En dépit de tous les errements du stalinisme, la société soviétique comportait de nombreux aspects authentiquement humanistes. La révolution eltsinienne de 1991 a jeté le bébé avec l’eau du bain. Maintenant que l’enthousiasme est retombé, il serait temps d’évaluer les dégâts,dont on mesure aujourd’hui les conséquences.

blogogolemite de la dernière heure dit: 28 octobre 2013 à 19 h 10 min

à quoi joue la science : pas à se demander si P.Assouline se cherche ou s’il se prend pour le père
« http://www.slate.fr/life/79248/age-biologique-seins
Plus précisément, le bioinformaticien a décidé de comparer l’âge biologique (celui de vos organes) et l’âge chronologique (celui que vous fêtez tous les ans).
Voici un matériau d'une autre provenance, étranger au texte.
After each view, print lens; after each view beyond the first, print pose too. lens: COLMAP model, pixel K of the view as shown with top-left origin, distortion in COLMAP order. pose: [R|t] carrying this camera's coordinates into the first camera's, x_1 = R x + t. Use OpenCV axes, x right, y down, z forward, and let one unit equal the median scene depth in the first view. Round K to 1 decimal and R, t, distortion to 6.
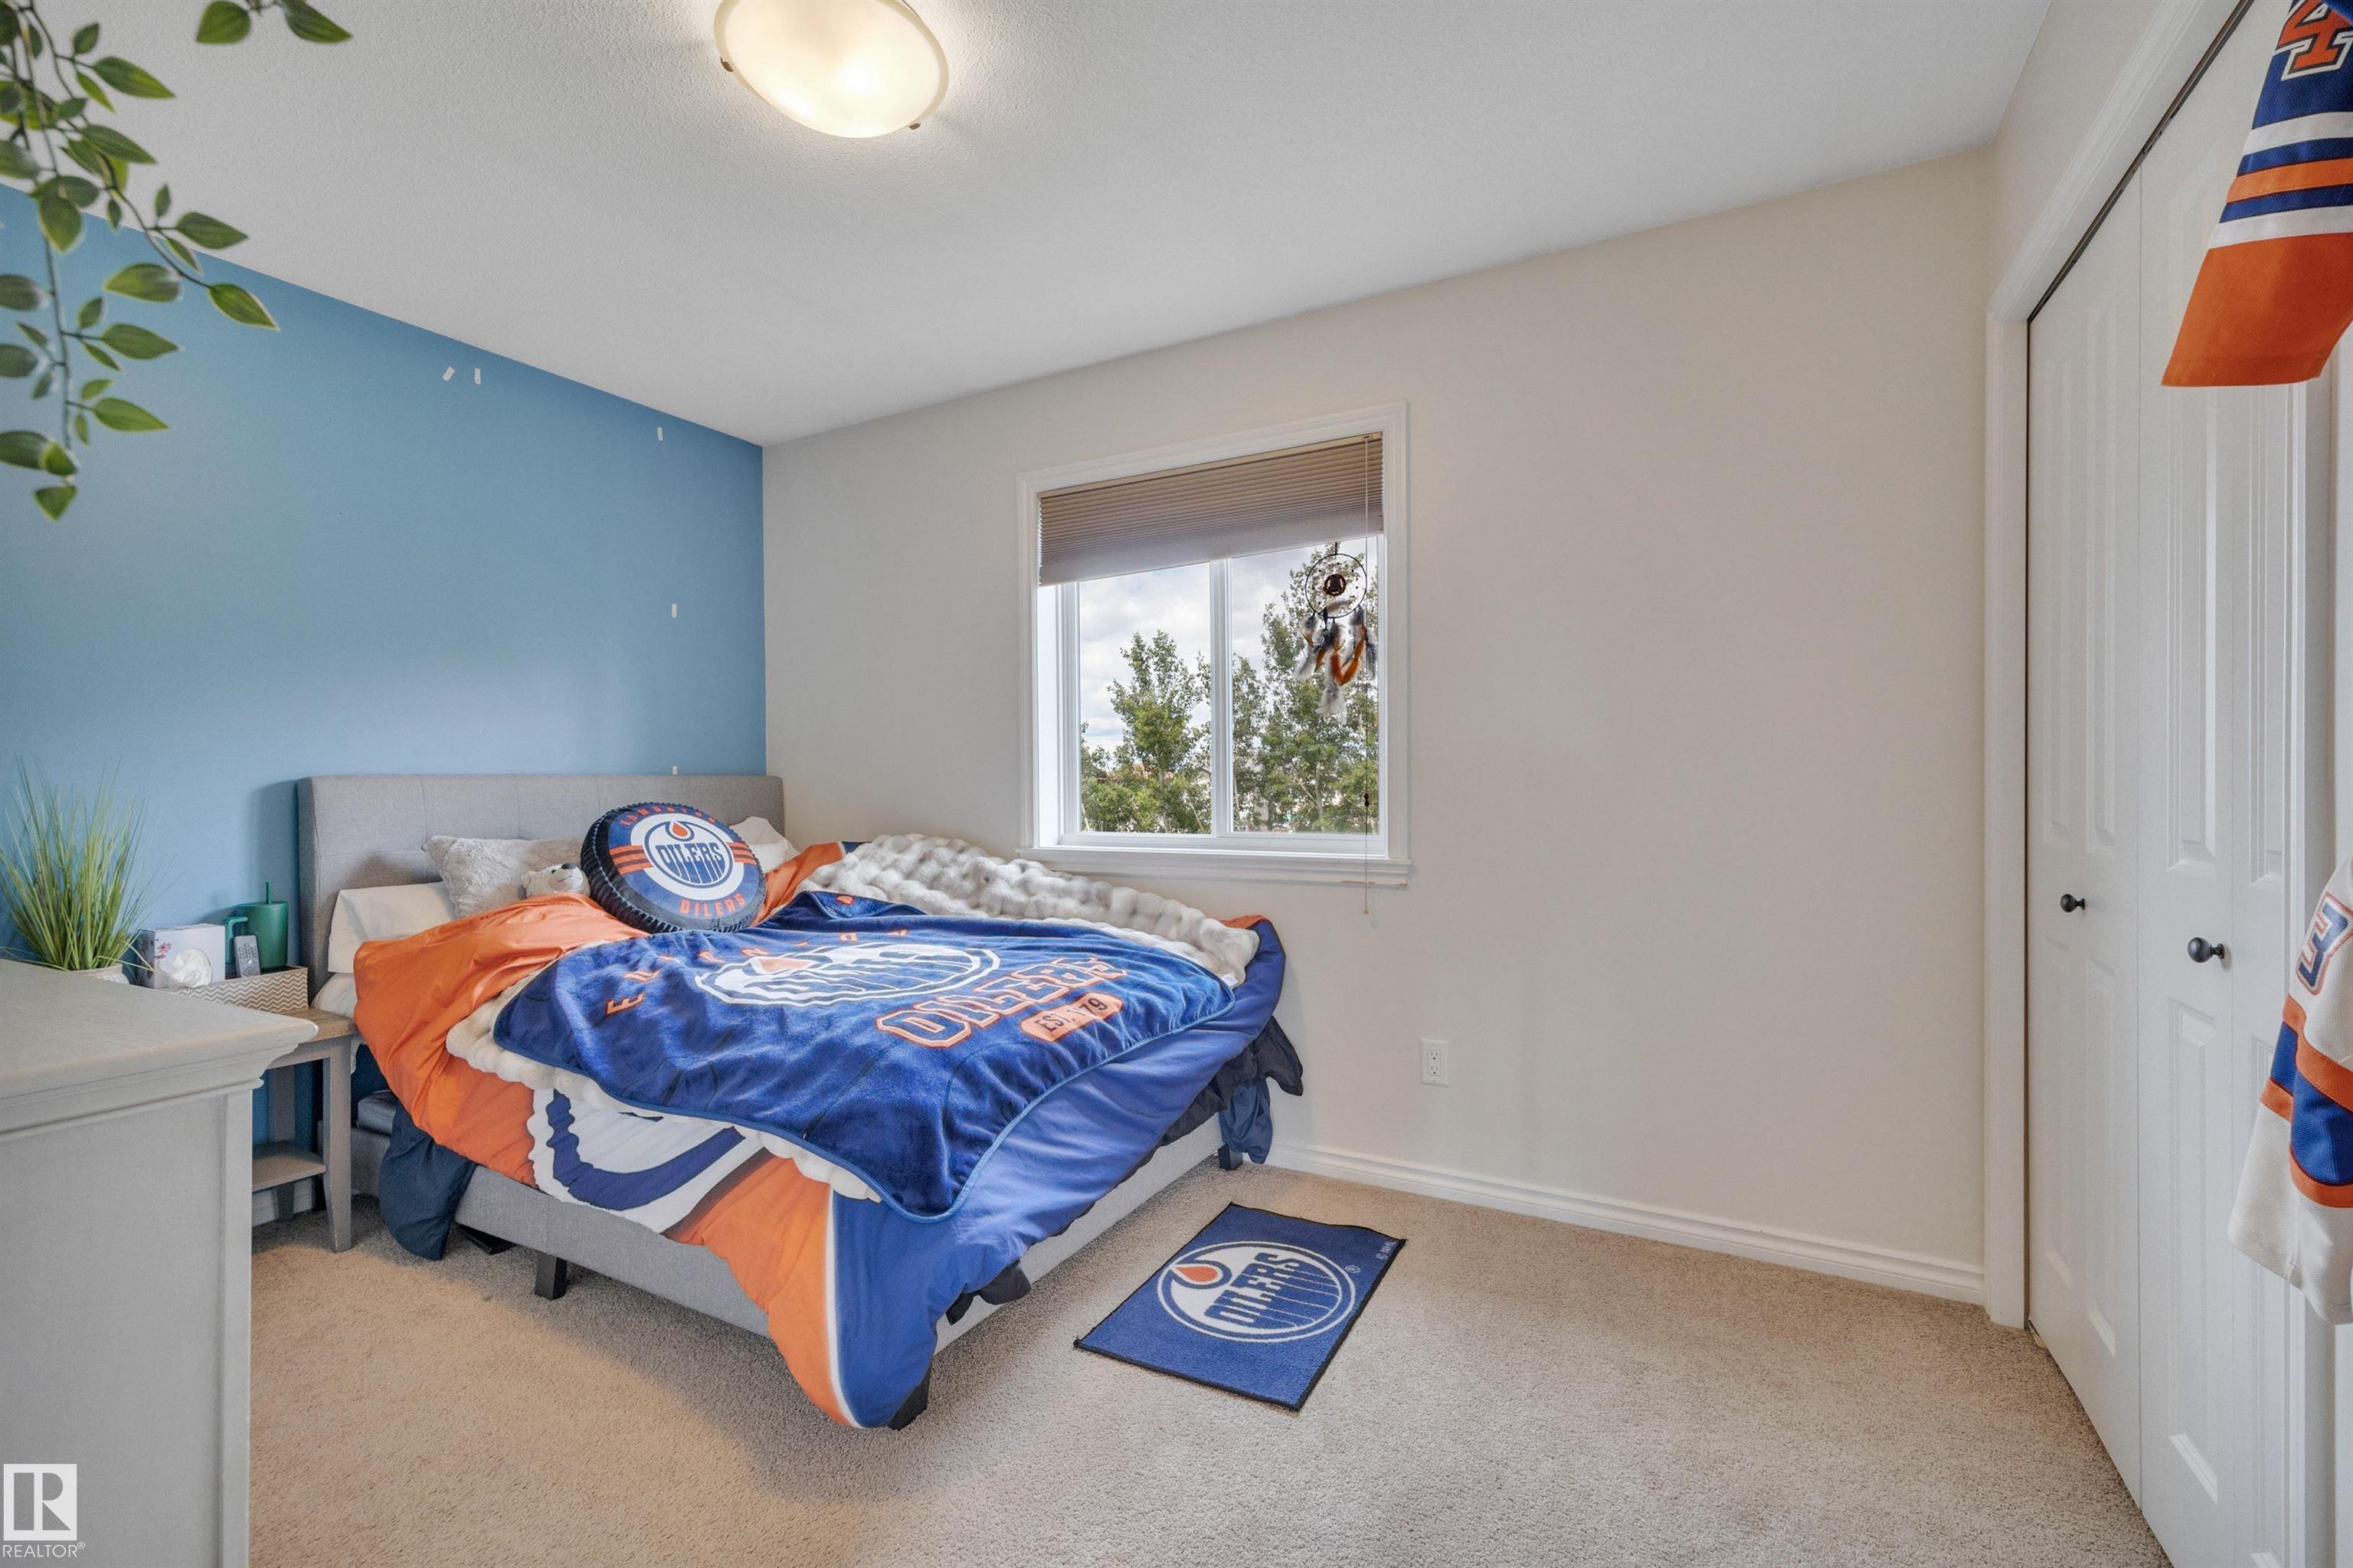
lens RADIAL K [[1036.3, 0, 1169.3], [0, 1036.3, 777.8], [0, 0, 1]] dist [-0.007525, 0.001702]
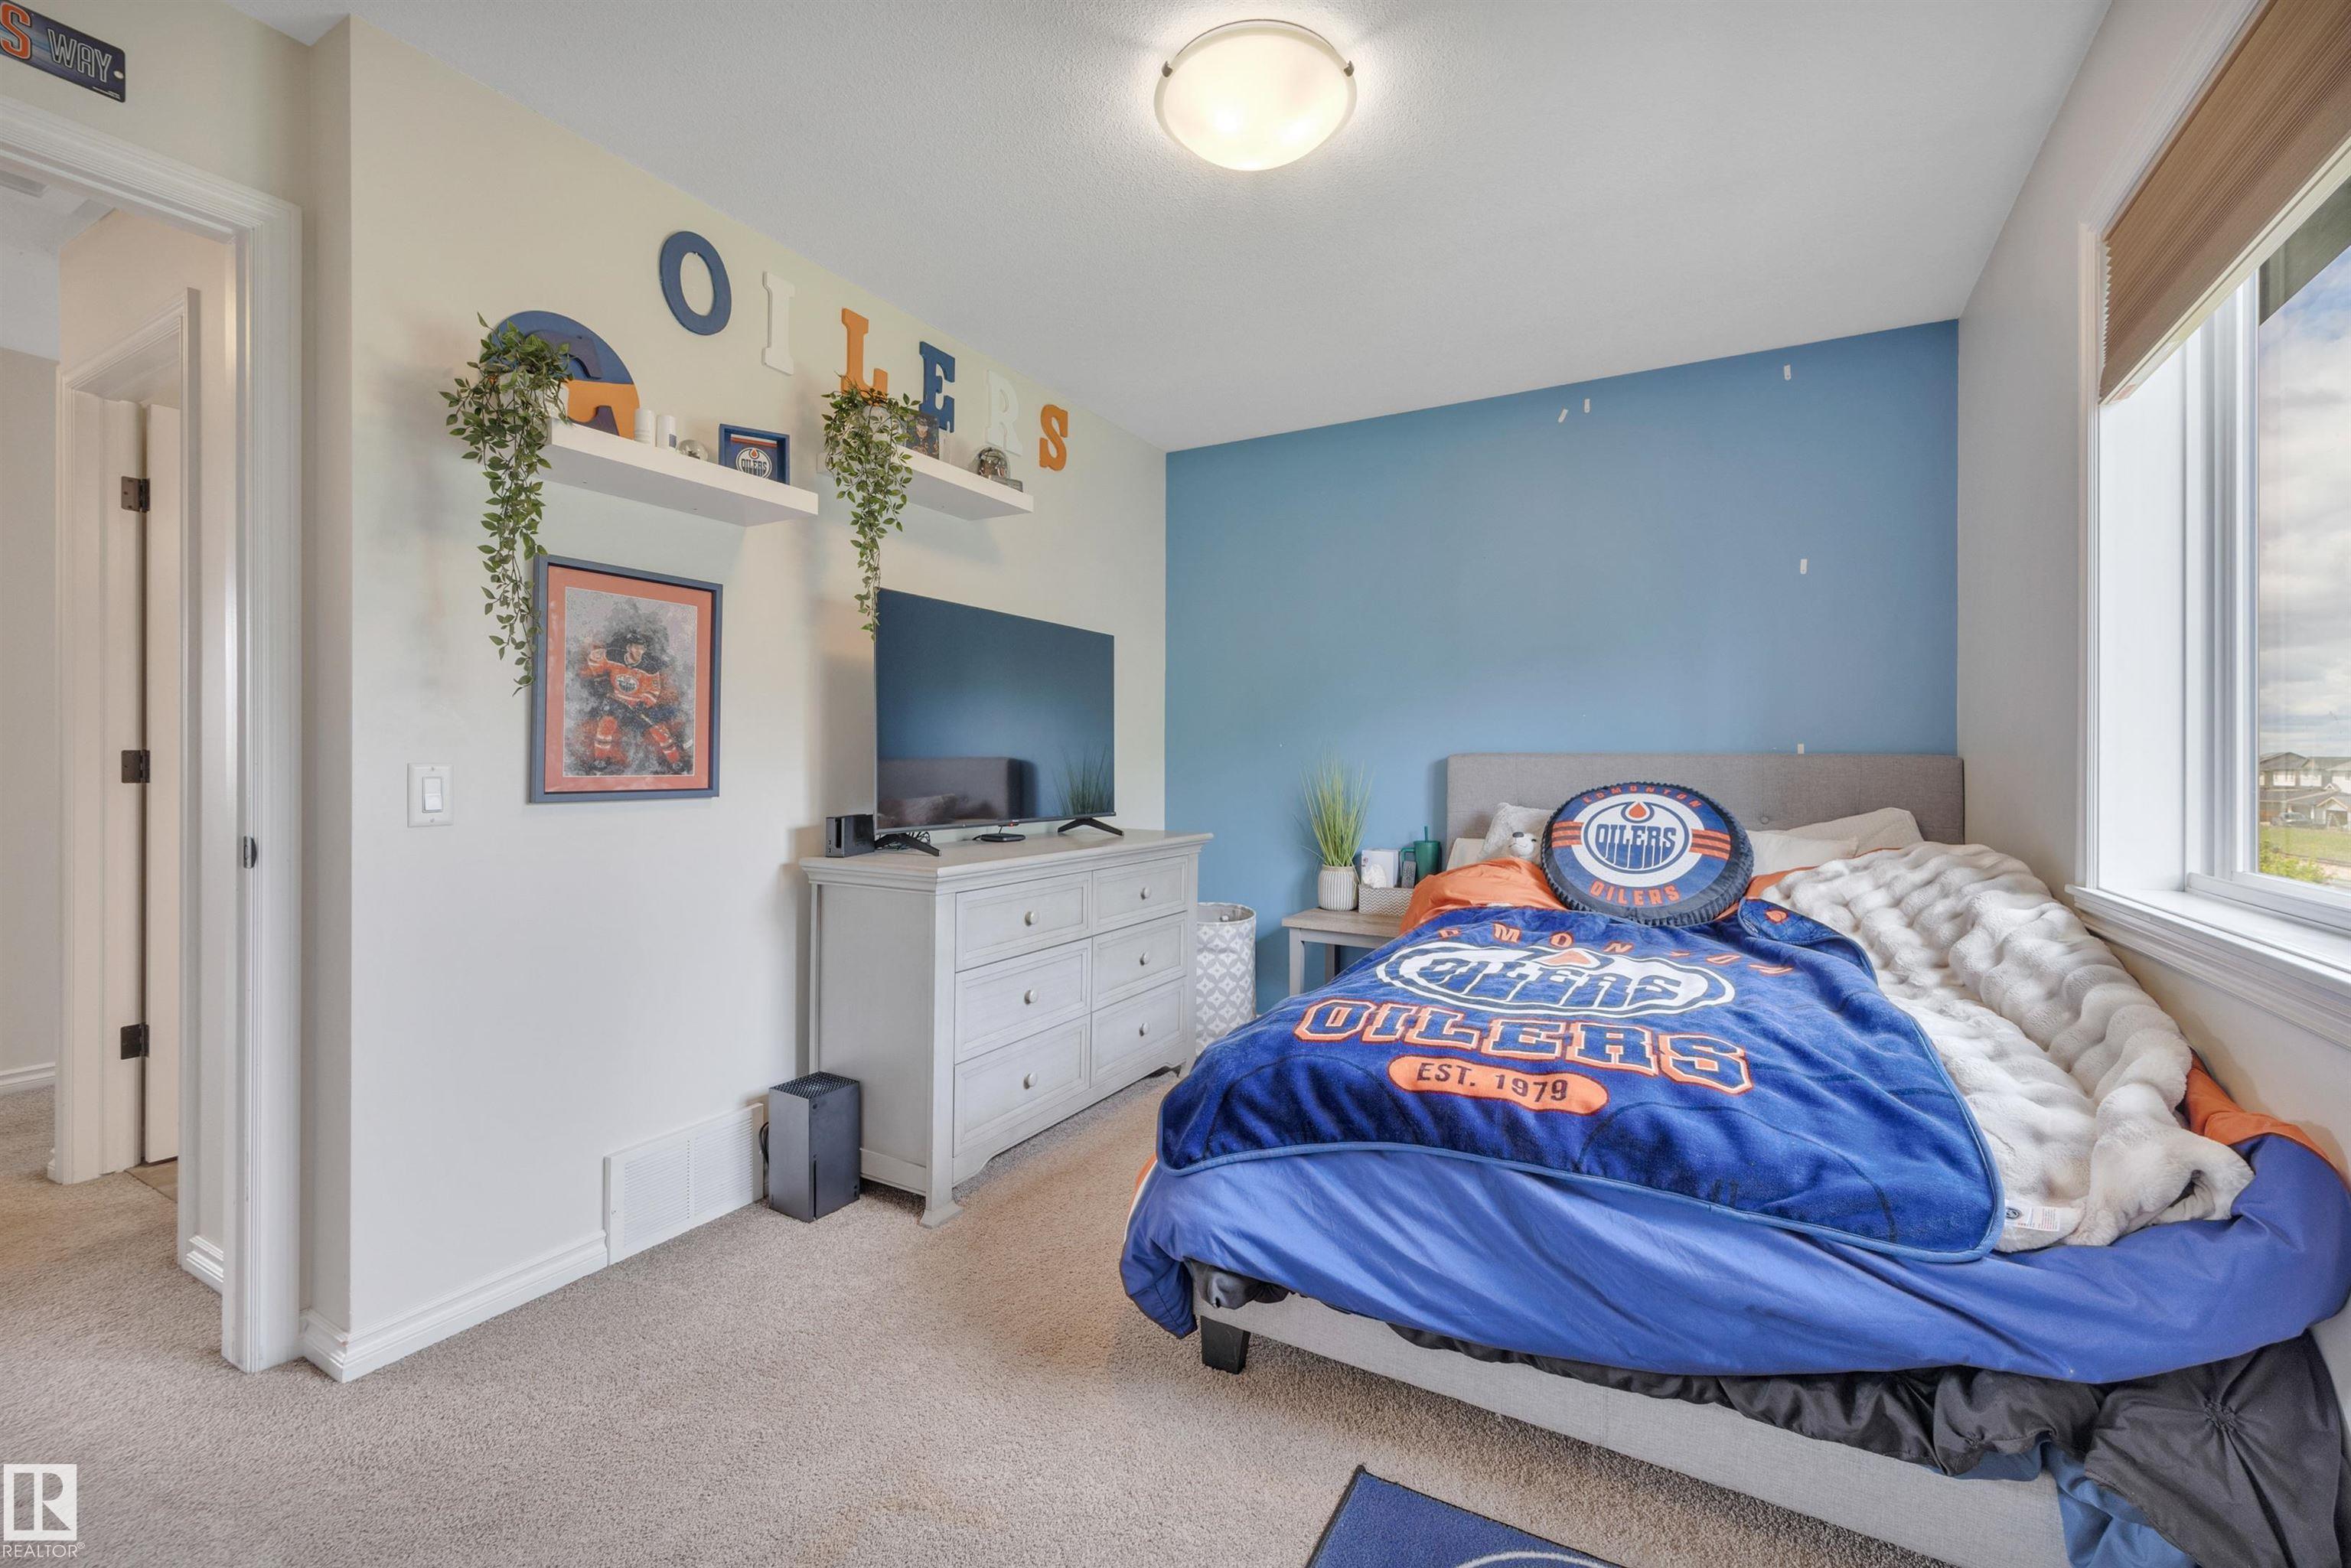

En basant ses recherches sur la méthylation de l’ADN, c’est-à-dire l’évolution des cellules de notre corps, Horvath a pu prouver que notre cerveau, notre cœur, nos poumons ou notre poitrine ne vieillissent pas forcément de la même faç

Sergio dit: 28 octobre 2013 à 19 h 07 min

Le seul truc perverti, c’est l’identité. On sait même pas si les mecs des soucoupes c’est des mecs ou « de la vie ». Si on sublime l’identité, on peut parfaitement vivre dans le communisme le plus intégral, pas plus malheureux que, mettons, des enfants à l’école ou dans n’importe collectivité, et sans évidemment les camps et tutti Berluti…

John Brown dit: 28 octobre 2013 à 19 h 05 min

La question qui mérite réflexion est : comment passe-t-on de l’humanisme authentique des textes théoriques de Marx, Engels et même Lénine, à des entreprises politiques monstrueusement anti-humanistes comme celles du stalinisme, des Khmers rouges ou, aujourd’hui encore du régime de la Corée du Nord ? On a pas mal de réponses, mais il reste à faire.

blogogolemite de la dernière heure dit: 28 octobre 2013 à 19 h 03 min

On compte sur toi pour ça.
mal vu: à croire que t’es payé à la ligne, pour rendre ce blog si ennuyeux , comme l’écrivait un historien des historiens d’une certaine histoire de l’Asie du sud , et dont il connaissait bien la diversité des langues pour ne pas les prendre pour « les langues du paradis »

John Brown dit: 28 octobre 2013 à 19 h 01 min

A lire Patrick Deville dans « Kampuchéa » etc (Leo Bloom)

Voilà des éclaircissements qui, au moins tiennent la route en fournissant un fil conducteur et qui donnent envie de lire Deville. De l’humanisme marxiste-léniniste à l’antihumanisme élaboré par les Khmers rouges, il y a quelques transmutations qui valent la peine d’examiner le contenu de la marmite des sorciers. Mais ce n’est pas à coups d’anathèmes à la JC qu’on fera avancer le schmilblick.